Haze

I am enjoying a Belgian IPA recently brewed in the vein of Stone’s Cali-Belgique, but am a bit disappointed with a cloudy/hazy appearance. I suspect this is related to the 2oz Chinook that I used to dry hop but didn’t have this with the last IPA that was dry hopped with Cascade. I toss these in at the end of primary and after 10 days transfer to keg. I used belgian pilsner and caravienna malt and the duvel yeast, and mash and fermentation went as per usual. I suppose the duvel yeast could have done this but have no real experience with it. Any thoughts?

I just racked a beer to secondary that used a blend of duvel and wyeast 3787 and it too was very cloudy. Hoping some time in the secondary will clear it up. But yes, I was surprised how cloudy it was. I’m thinking it’s the duvel yeast.

Did you do a protein rest? Pils malt tends to have a large amount of protein and maybe the Belgian pils was somewhat less modified than the malts you’re used to using. I don’t think its the yeast, if it were then you’ll see it clear eventually. I haven’t known Belgian yeasts to cause excessive cloudiness in general. They do take a while to settle, part of why they attenuate so well.

Lennie, what is involved in a protein rest?

Paul

No protein rest. I use Belgian Pilsener malt on about 80% of my beer. I’ve never had haze like this before.
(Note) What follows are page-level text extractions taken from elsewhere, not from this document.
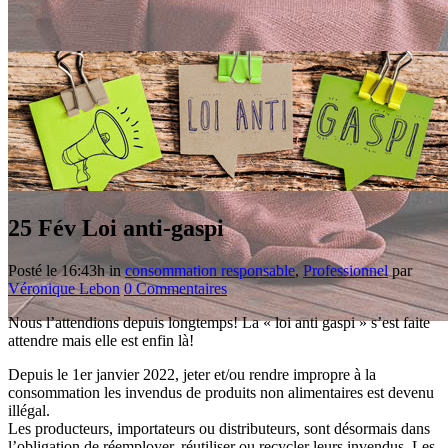
25 Fév
Loi anti-gaspi
Posté le 16:43h
in
consommation responsable
,
Professionnel
par
Véronique Lebon
0 Commentaires
Nous l’attendions depuis longtemps! La « loi anti gaspi » s’est faite
attendre mais elle est enfin là!
Depuis le 1er janvier 2022, jeter et/ou rendre impropre à la
consommation les invendus de produits non alimentaires est devenu
illégal.
Les producteurs, importateurs ou distributeurs, sont désormais dans
l’obligation de réemployer, réutiliser ou recycler leurs invendus. Les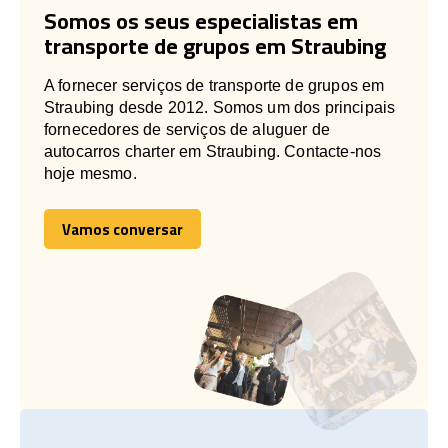
Somos os seus especialistas em
transporte de grupos em Straubing
A fornecer serviços de transporte de grupos em
Straubing desde 2012. Somos um dos principais
fornecedores de serviços de aluguer de
autocarros charter em Straubing. Contacte-nos
hoje mesmo.
Vamos conversar
Vamos conversar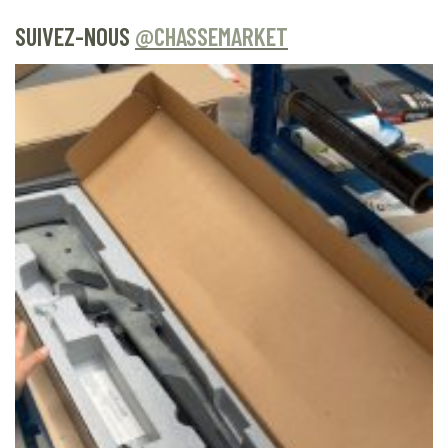
SUIVEZ-NOUS
@CHASSEMARKET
Is this where a cold conditioning could help? I am trying a cold condition for the first time right now. I have heard it helps clarify the beer. I don’t know how long it takes it takes to clear but I plan on leaving it in there for at least 5 days.

Protein rest is 15min at 120-130F, lets the proteinases clip big proteins into smaller ones that are more soluble. Too much and you lose head-forming proteins and body. A well-modified malt isn’t supposed to need one since the proteinases were active during the germination step, but sometimes a malt is less modified and needs a protein rest.

Cold conditioning will cause the protein haze to show up, I guess if you wait long enough it might drop but it’d work better with gelatin.

If its not protein haze, then its got to be yeast or starch. And both of those tend to show up both warm or cold. Cant’ see why dry-hopping would cause haze, if anything it should catch some of the insolubles in the beer. Not every bag of malt is the same. Do you use Whirlfloc or Supermoss?

supermoss

I’ll live with it, but, the recipe is good enough I was going to make it in the regular summer rotation.

Might hit it with gelatin right after the dry hopping is done, that’d only add a few days to the process.